EXERCISE REQUIREMENTS:
1. According to the excerpt on droplet interface bilayers, in which environments are the shell-embedded constructs stable?
2. Pick up the excerpt on droplet interface bilayers after its final sentence and write what comes next.

(Beginning of EXCERPT)

Abstract
The ability to make artificial lipid bilayers compatible with a wide range of environments, and with sufficient structural rigidity for manual handling, would open up a wealth of opportunities for their more routine use in real‐world applications. Although droplet interface bilayers (DIBs) have been demonstrated in a host of laboratory applications, from chemical logic to biosynthesis reaction vessels, their wider use is hampered by a lack of mechanical stability and the largely manual methods employed in their production. Multiphase microfluidics has enabled us to construct hierarchical triple emulsions with a semipermeable shell, in order to form robust, bilayer‐bound, droplet networks capable of communication with their external surroundings. These constructs are stable in air, water, and oil environments and overcome a critical obstacle of achieving structural rigidity without compromising environmental interaction. This paves the way for practical application of artificial membranes or droplet networks in diverse areas such as medical applications, drug testing, biophysical studies and their use as synthetic cells.
Keywords: lipid bilayers, membranes, microfluidics, proteins, protocells
Droplet interface bilayers (DIBs)1, 2 represent a simple method for the production of artificial membranes where lipid bilayers are formed through the contact of aqueous droplets in an oil environment in the presence of lipid.1 The practical advantages of DIBs have widened the scope of membrane study and application3, 4 as well creating platforms for new single‐molecule studies in areas such as protein folding5 and DNA analysis.6 The droplet‐based membrane compartmentalization afforded by DIBs has made them attractive tools for the development of functional bio‐inspired devices such as power cells,7 synthetic tissue mimics,8 chemical logic platforms,9 and synthetic bioreactors.10 DIBs are increasingly representing a promising chassis for artificial cells,10, 11 affording lipid membrane barriers between spatially segregated compartments. However, the potential of such materials and their application to real‐world tasks is currently severely limited by an inherent fragility and challenges of interfacing to external environments. Villar and co‐workers12 demonstrated that a reduction of the continuous external oil volume to a discrete oil droplet [encapsulating the aqueous droplets] facilitated the formation of interface bilayers between the internal droplets and also between the internal and external environments12 (Figure 1 b). Such constructs, termed multisomes, have been recognized for their potential in medical, biotechnological, and industrial applications.13 However, such applications remain elusive as these constructs remain hampered by inherent fragility, with demonstration thus far limited to structurally supported droplets anchored on a wire loop or constrained within a microfluidic channel.14 As such, we propose a step‐change in the architecture of functional droplet networks, by embedding such constructs within a permeable, yet mechanically rigid shell (Figure 1 c–f).

(End of EXCERPT)
(Beginning of ENTRIES SHOWN)

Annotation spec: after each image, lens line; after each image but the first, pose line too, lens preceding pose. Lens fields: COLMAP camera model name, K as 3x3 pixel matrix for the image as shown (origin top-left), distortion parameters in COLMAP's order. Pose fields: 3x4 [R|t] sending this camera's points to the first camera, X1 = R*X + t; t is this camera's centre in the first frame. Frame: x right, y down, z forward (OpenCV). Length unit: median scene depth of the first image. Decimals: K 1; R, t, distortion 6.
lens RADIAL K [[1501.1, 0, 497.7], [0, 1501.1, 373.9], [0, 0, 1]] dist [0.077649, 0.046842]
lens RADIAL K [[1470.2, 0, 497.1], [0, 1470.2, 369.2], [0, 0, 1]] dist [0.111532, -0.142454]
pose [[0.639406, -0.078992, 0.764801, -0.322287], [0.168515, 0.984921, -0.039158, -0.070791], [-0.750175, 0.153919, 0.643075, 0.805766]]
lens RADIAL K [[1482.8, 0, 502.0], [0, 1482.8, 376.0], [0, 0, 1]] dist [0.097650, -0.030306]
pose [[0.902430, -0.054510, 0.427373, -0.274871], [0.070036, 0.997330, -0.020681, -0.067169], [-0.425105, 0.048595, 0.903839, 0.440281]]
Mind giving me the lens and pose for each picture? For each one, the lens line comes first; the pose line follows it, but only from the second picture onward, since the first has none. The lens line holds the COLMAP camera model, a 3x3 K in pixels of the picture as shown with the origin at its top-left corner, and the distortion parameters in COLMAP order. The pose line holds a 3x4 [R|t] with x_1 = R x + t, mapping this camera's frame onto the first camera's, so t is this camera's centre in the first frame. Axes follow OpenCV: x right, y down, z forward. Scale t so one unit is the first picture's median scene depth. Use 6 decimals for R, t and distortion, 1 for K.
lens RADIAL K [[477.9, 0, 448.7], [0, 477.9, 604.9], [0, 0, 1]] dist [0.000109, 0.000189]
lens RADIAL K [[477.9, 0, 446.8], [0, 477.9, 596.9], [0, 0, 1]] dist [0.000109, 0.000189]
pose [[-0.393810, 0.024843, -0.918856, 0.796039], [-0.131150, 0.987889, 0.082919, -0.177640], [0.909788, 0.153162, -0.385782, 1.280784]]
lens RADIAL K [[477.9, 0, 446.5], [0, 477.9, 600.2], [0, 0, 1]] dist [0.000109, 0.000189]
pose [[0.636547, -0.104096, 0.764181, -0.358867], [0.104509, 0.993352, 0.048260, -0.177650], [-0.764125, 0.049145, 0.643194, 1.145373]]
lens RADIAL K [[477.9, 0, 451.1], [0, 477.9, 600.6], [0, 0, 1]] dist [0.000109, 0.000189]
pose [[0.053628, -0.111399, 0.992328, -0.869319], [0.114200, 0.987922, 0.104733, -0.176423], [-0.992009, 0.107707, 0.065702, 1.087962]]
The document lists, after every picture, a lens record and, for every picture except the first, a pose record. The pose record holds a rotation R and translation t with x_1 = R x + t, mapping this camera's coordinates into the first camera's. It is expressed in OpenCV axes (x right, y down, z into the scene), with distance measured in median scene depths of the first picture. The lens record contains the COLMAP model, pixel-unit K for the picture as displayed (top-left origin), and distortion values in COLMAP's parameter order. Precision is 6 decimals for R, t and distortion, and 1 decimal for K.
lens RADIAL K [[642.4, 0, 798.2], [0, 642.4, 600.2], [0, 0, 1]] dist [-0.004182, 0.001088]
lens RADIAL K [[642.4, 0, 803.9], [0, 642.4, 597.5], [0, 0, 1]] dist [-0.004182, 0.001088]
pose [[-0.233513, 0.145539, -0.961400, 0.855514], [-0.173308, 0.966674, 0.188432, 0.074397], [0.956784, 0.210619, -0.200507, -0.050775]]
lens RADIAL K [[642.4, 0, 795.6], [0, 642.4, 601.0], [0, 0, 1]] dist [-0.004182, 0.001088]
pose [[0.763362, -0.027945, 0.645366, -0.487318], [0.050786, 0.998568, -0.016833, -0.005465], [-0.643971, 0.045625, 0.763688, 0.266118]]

(End of ENTRIES SHOWN)

WRITTEN ANSWERS:
1. Air, water, and oil.

2.
Figure 1.
a) Schematic illustrating the formation of droplet interface bilayers (DIBs) from the contact of two droplets of water in oil in the presence of lipid. b) Formation of DIBs within a droplet of oil c) encapsulation of a droplet of oil containing DIBs in an alginate shell creates a robust freestanding structure compatible and communicable with a range of environments. d–f) Images of encapsulated DIBs (eDIBs) prepared in the laboratory with differing number and identity of internal aqueous cores.
Here we report the development of rugged, freestanding, mechanically stable, artificial bilayer systems comprised of networked droplets encapsulated in a hydrogel environment (Figure 1 c). We show that these encapsulated droplet interface bilayer (eDIB) constructs are stable in air, water, and oil environments, are long‐lasting and readily tolerate mechanical manipulation. We produce these novel constructs by microfluidic methods, with reliable control over the number of internal droplets and their composition. Importantly, these constructs possess the ability to communicate with the outside world through incorporation of membrane proteins. We anticipate that such developments will enhance the utility of DIBs by expanding their use beyond the laboratory into real‐world applications, as rugged, environmentally responsive smart materials.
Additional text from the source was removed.